The contracts that are the crux of the lawsuit have an aggregate value of almost $9 million. Contracted purchase prices began at $1.05 million and went up to $1.478 million. With the luxury One Steamboat Place coming out of the ground across the street, all of them have realized substantial equity prior to closing on their units. Houston said it’s apparent to him that the developers have seen Steamboat’s real estate market rise substantially and don’t want to close the sales at out-of-date prices.

Steamboat Ventures negotiated a $20 million promissory note secured by the assets in October 2005, which extended the original construction loan until Oct. 30, 2007. Integrity Bank of Alpharetta, Ga., holds the promissory note. Steamboat Ventures shares members with Los Angeles real estate development firm Concord Wilshire Partners. Steve Sirang is a principal in both entities. He has consistently declined to return phone calls from the Steamboat Pilot & Today. Sirang was not the original developer but was taken on as a general partner with Richard Friedman when the latter was trying to restart the project. Sirang’s Los Angeles-based Concord Wilshire Partners helped satisfy outstanding liens filed against the development by local construction contractors and subcontractors.

Steamboat Ventures’ suit in Routt County appears on one level to be a dispute about contract language. It was originally filed in June. The defendants, who come from several states, retained Houston to represent them. A series of motions and requests for extensions had unfolded until the trial date was finally set Oct. 5. In their claim for relief, the plaintiffs are asking the court to affirm a breach of contract and ask for the 10 percent earnest money on the contracts, which represent an aggregate value of $8.98 million.

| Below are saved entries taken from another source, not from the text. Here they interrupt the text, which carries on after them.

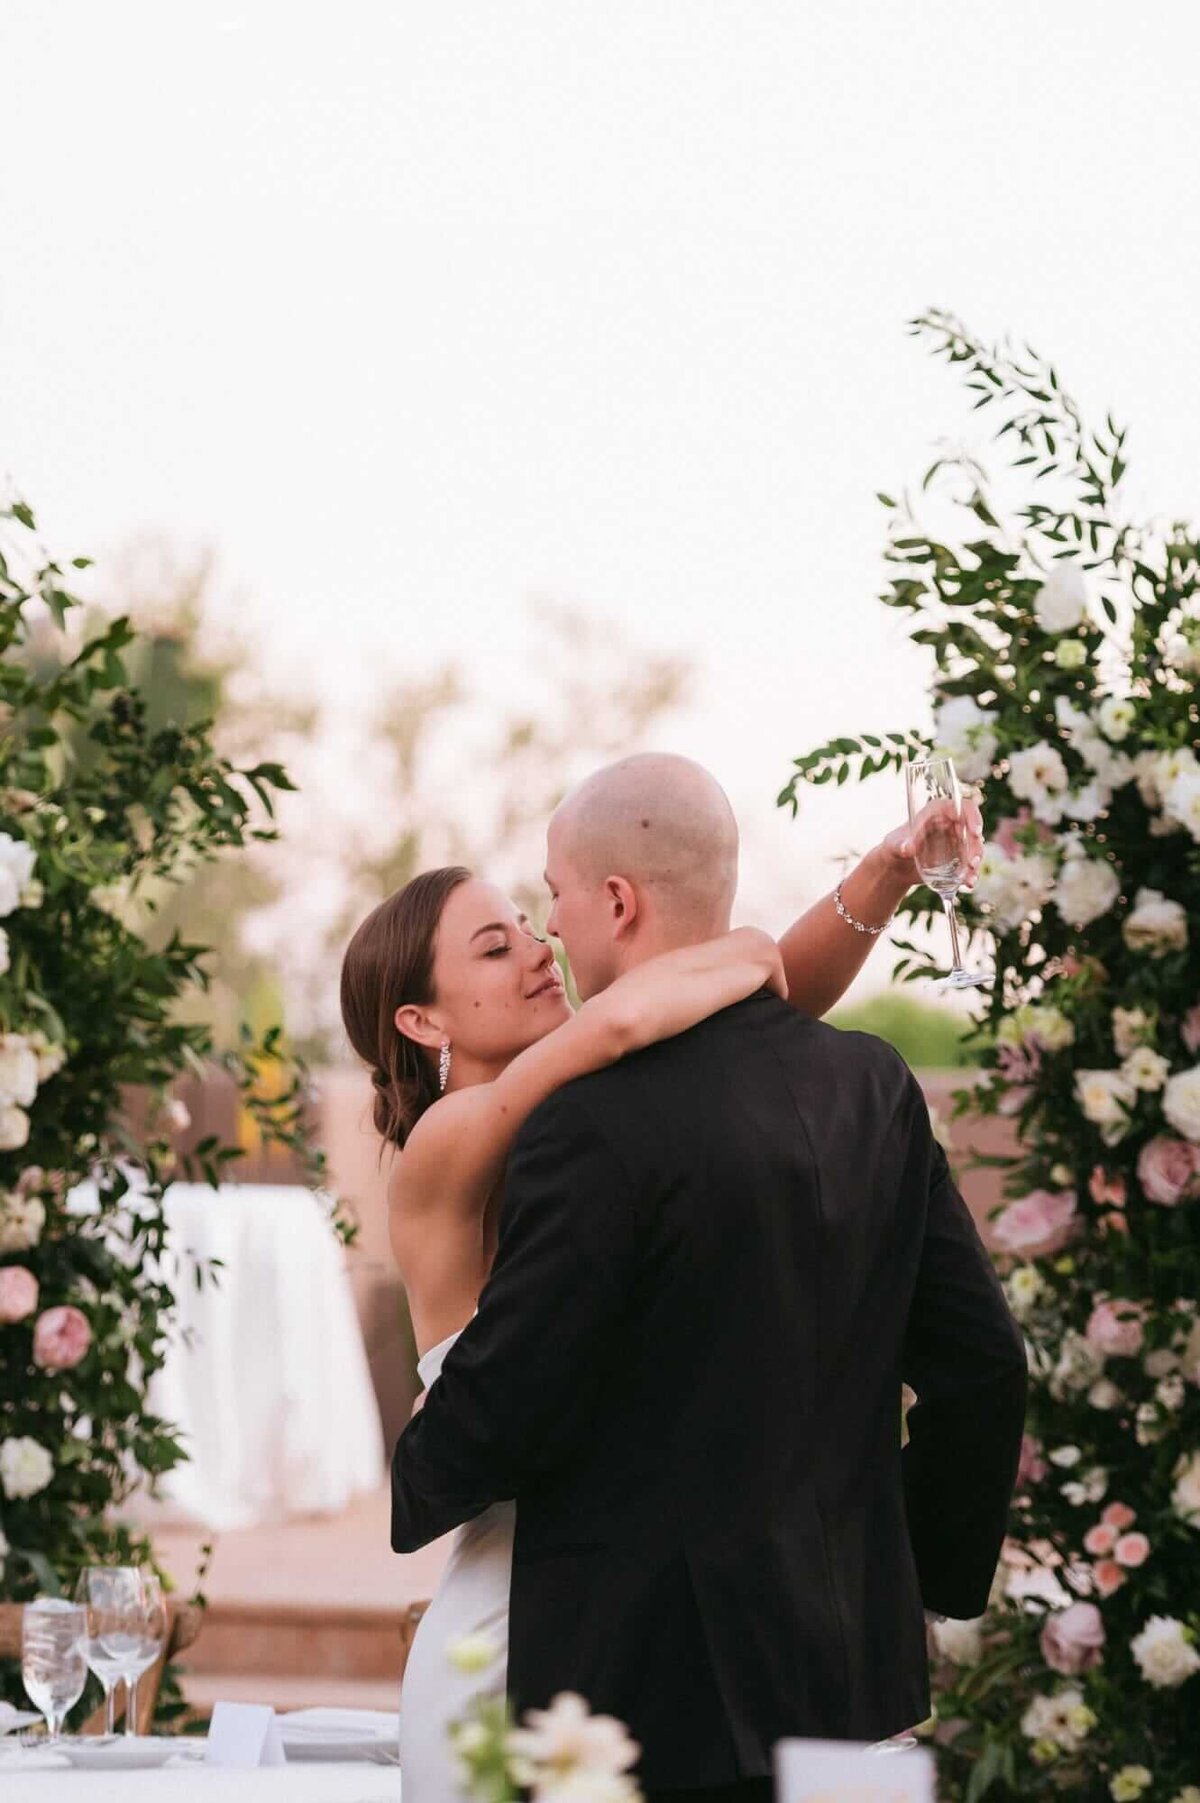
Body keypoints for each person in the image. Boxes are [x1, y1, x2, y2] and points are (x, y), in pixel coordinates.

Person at [349, 760, 1015, 1800]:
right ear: (421, 1023)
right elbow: (663, 1013)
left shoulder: (594, 1101)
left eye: (533, 920)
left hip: (618, 1622)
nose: (540, 946)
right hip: (521, 1610)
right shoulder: (457, 1138)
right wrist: (739, 949)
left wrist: (878, 881)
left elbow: (724, 1029)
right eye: (496, 946)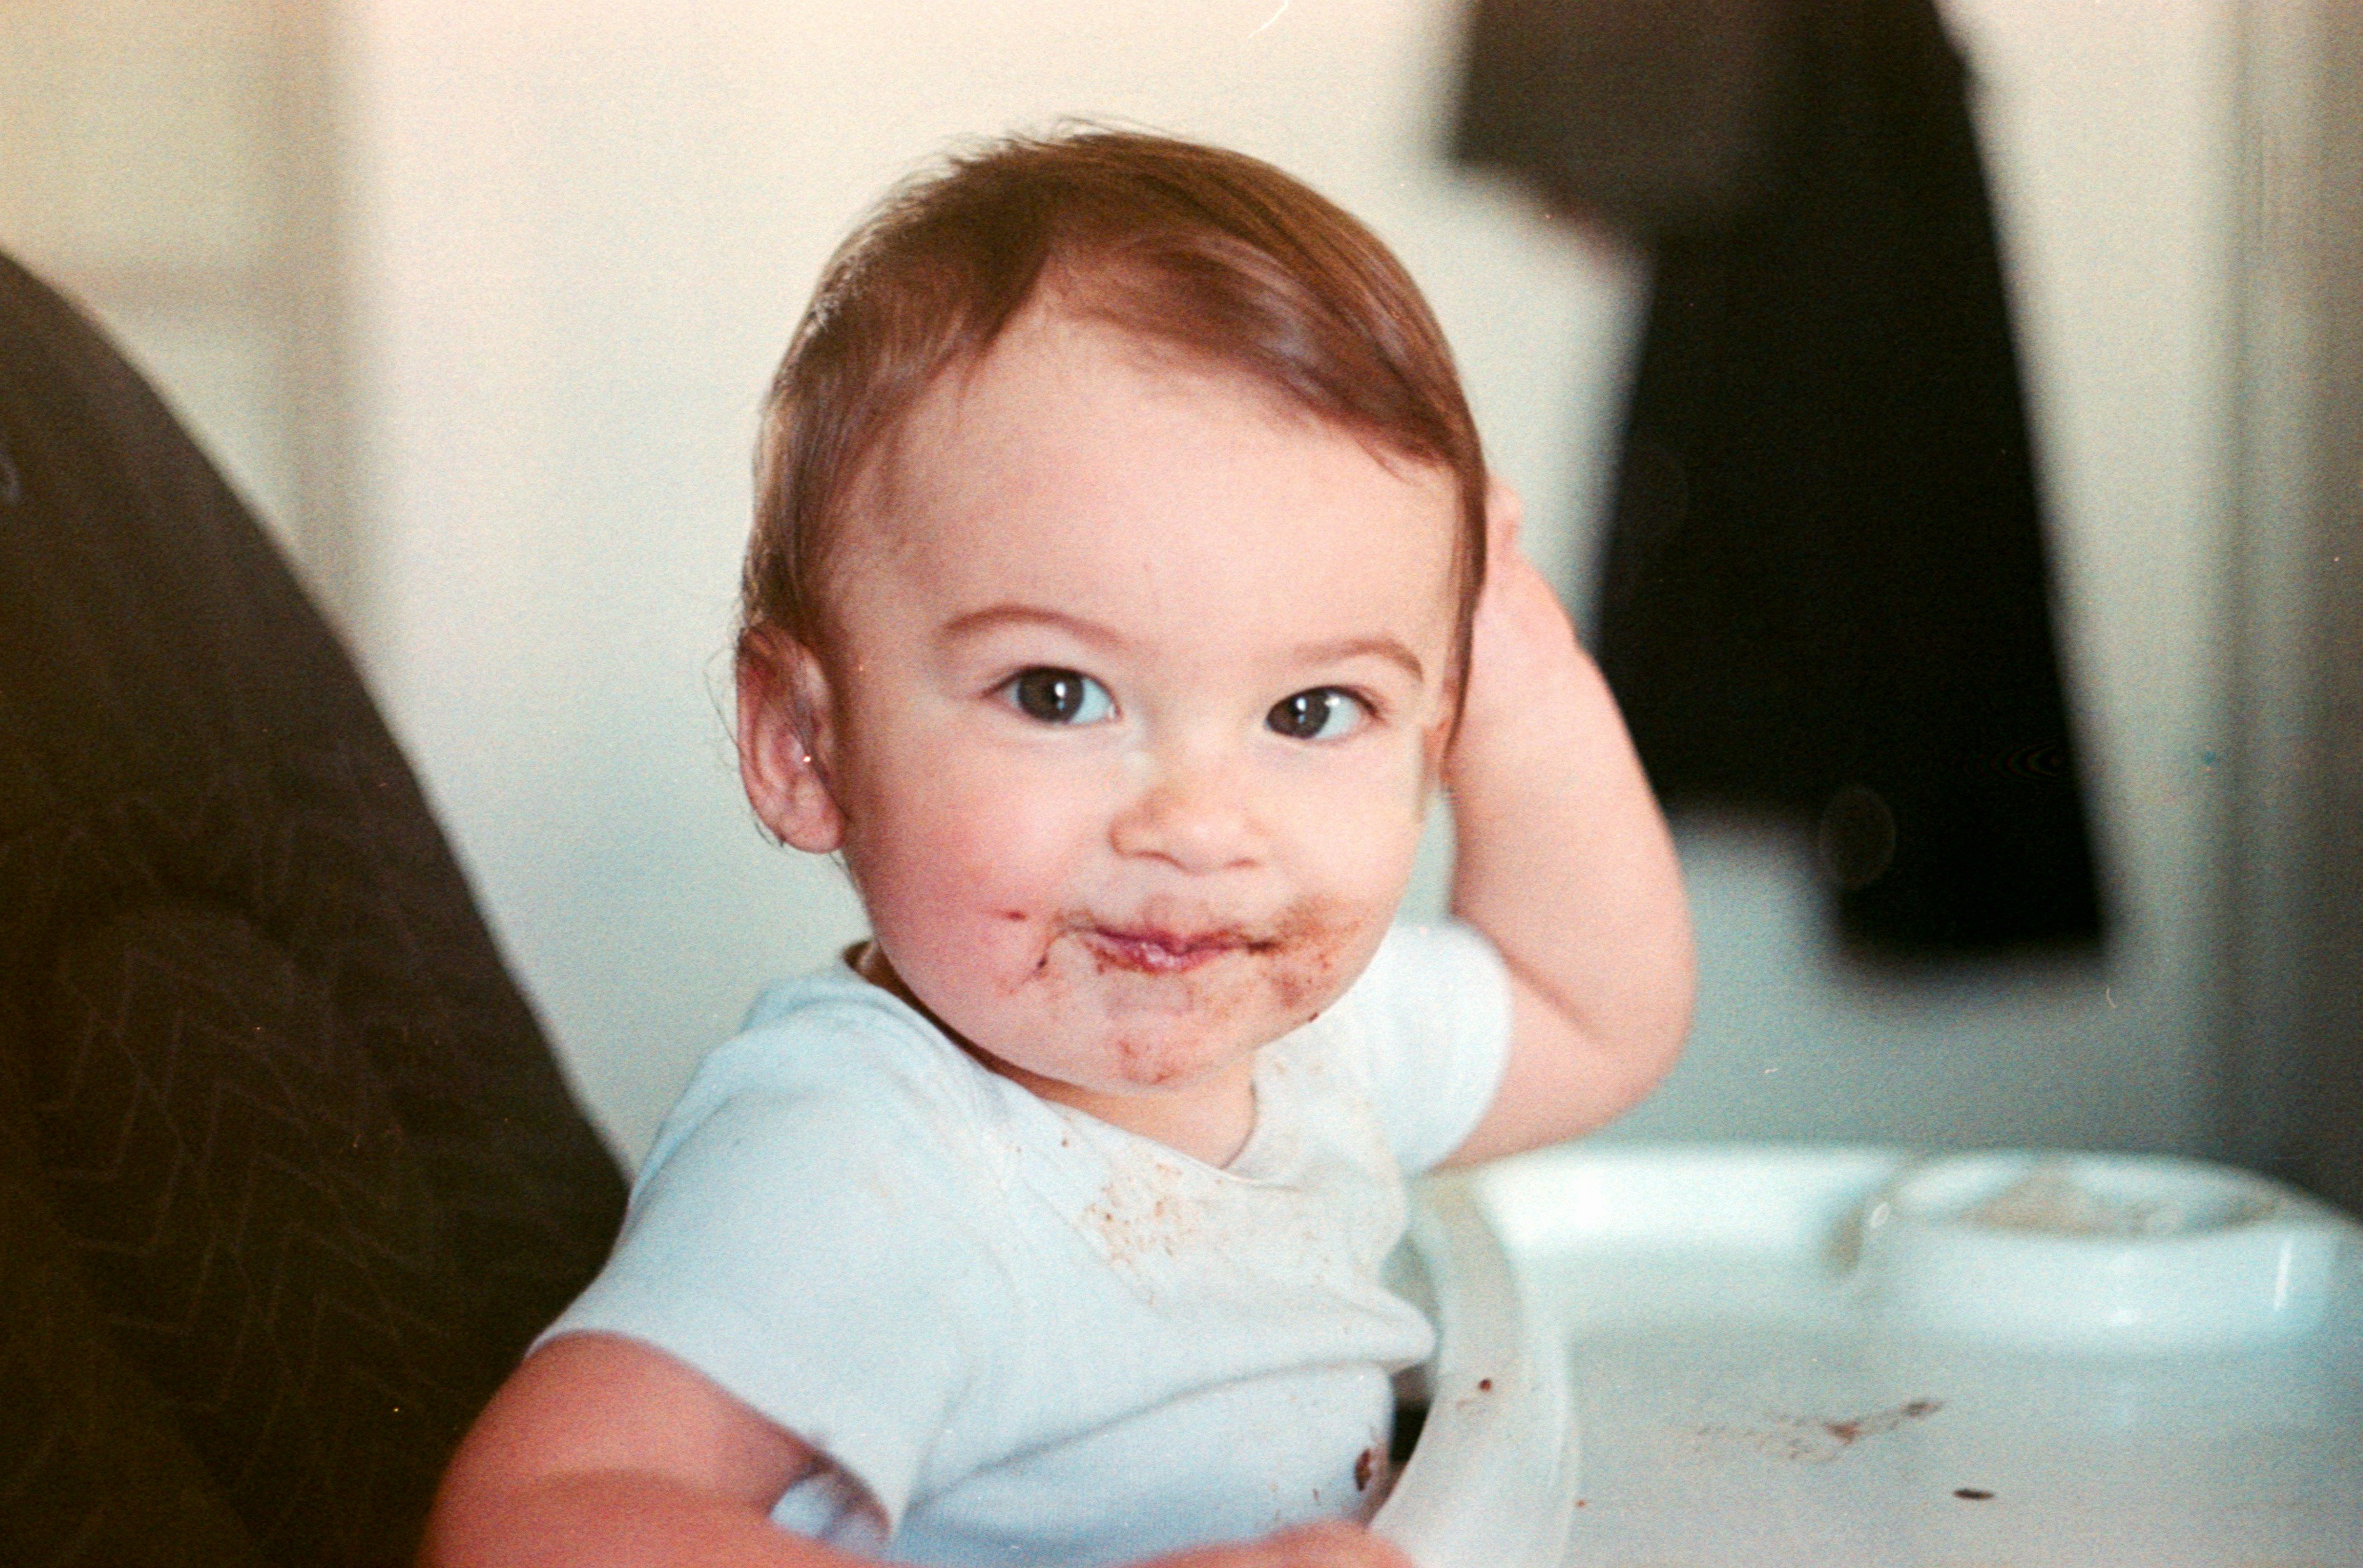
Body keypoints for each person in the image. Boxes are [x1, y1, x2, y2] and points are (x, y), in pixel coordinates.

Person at [421, 129, 1692, 1568]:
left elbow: (1594, 1009)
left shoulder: (1291, 1048)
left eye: (1311, 707)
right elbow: (532, 1526)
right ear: (803, 745)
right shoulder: (861, 1157)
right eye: (1056, 693)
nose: (1200, 826)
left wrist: (1518, 661)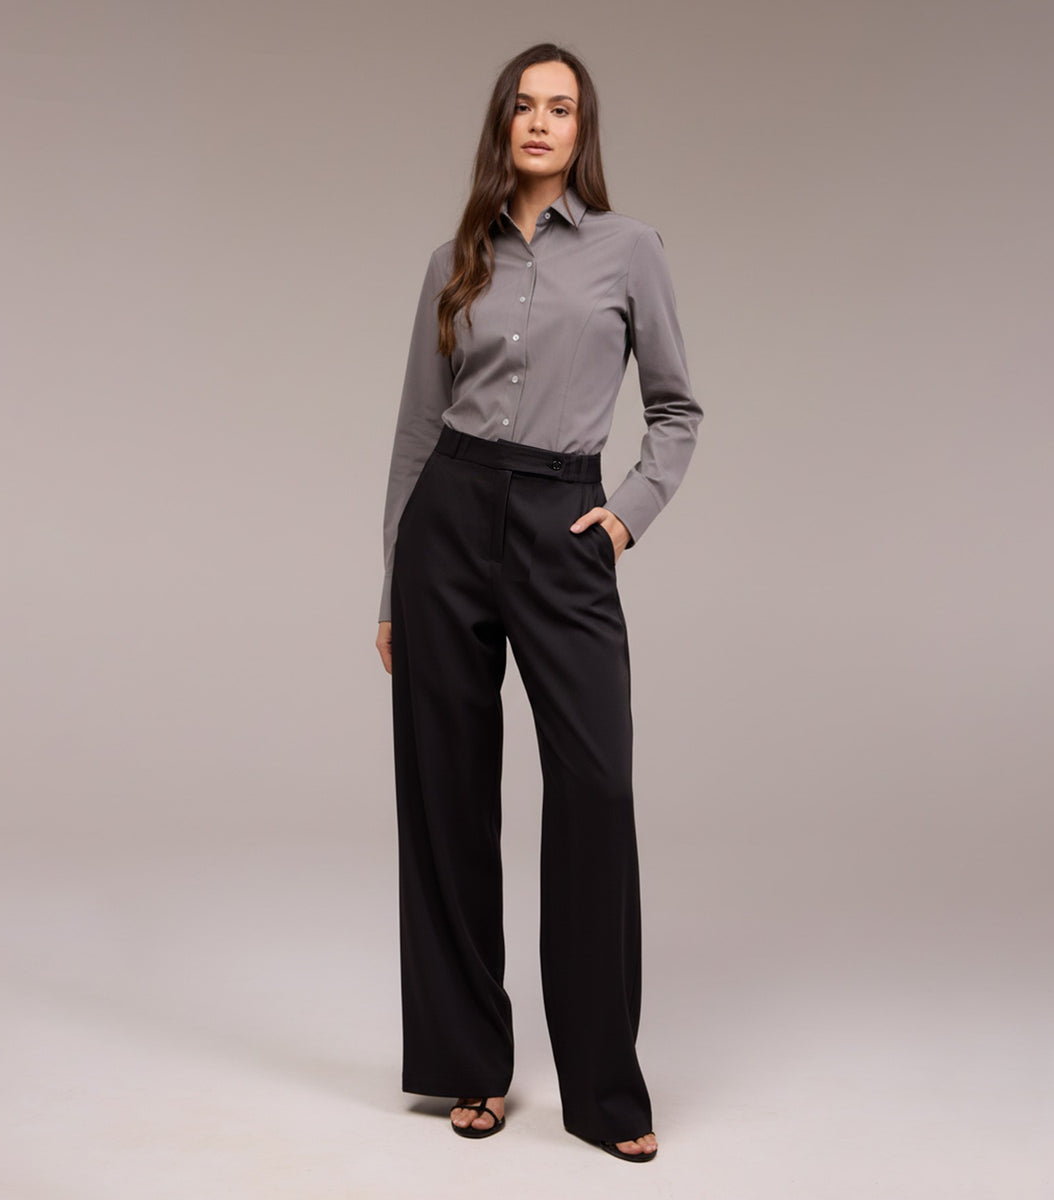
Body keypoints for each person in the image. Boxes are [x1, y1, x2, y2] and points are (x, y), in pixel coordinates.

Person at [374, 41, 702, 1163]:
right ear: (502, 123)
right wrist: (393, 582)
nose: (541, 121)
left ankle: (605, 1091)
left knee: (596, 789)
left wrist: (626, 515)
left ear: (582, 129)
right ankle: (468, 1064)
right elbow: (417, 431)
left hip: (565, 519)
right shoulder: (453, 258)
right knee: (447, 794)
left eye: (561, 107)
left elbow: (677, 410)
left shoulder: (629, 249)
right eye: (524, 104)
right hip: (449, 518)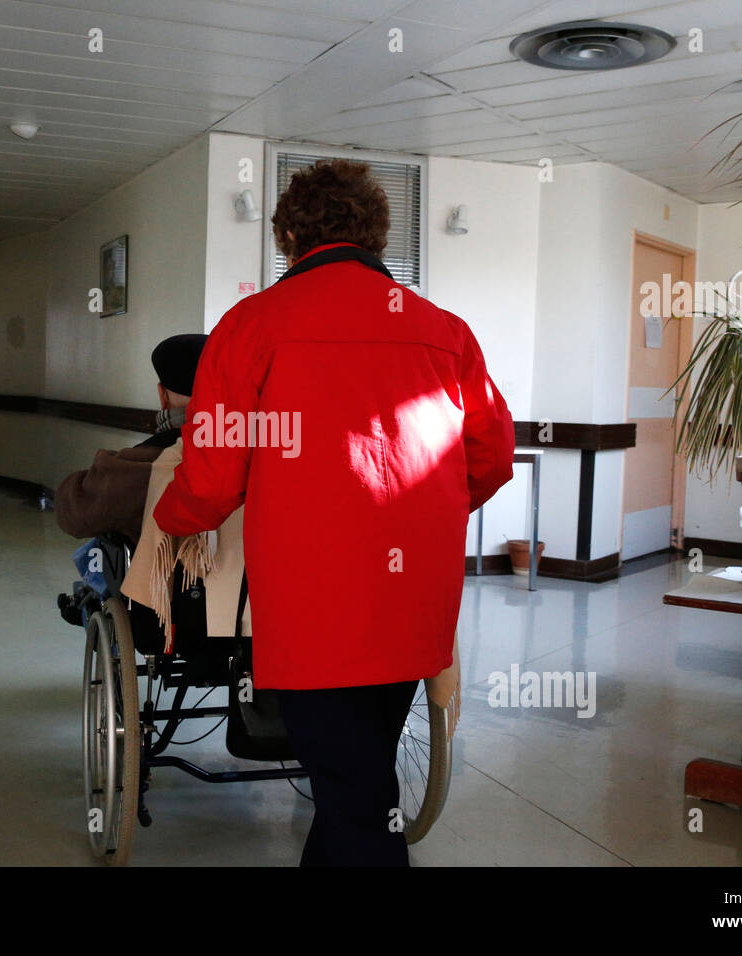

Philip Quatrochi, the attorney for the plaintiffs, claims the defendants breached their contracts by failing to live up to a requirement that as a perquisite to closing they provide information verifying their financial ability and credit worthiness. He also wrote that the defendants’ failure to close is a “breach of each defendant’s duty of good faith and fair dealing under the contract.”
The defendants acknowledge they have not taken any steps to close on their contracts, nor did they seek the return of their earnest money. They further responded that they have not waived their rights under the contract. Instead, they counter that they are not obligated to close because Steamboat Ventures has not lived up to a contract term that requires the developer to provide them with a notarized accounting of the value of any closings that have taken place, as well as any upgrades offered to those buyers.

Houston said the contracts his clients signed give them the right to be the last buyers to close on their units. The plaintiffs counter that contract clause is “unenforceable” because it would unreasonably allow the plaintiffs to prolong the delays indefinitely.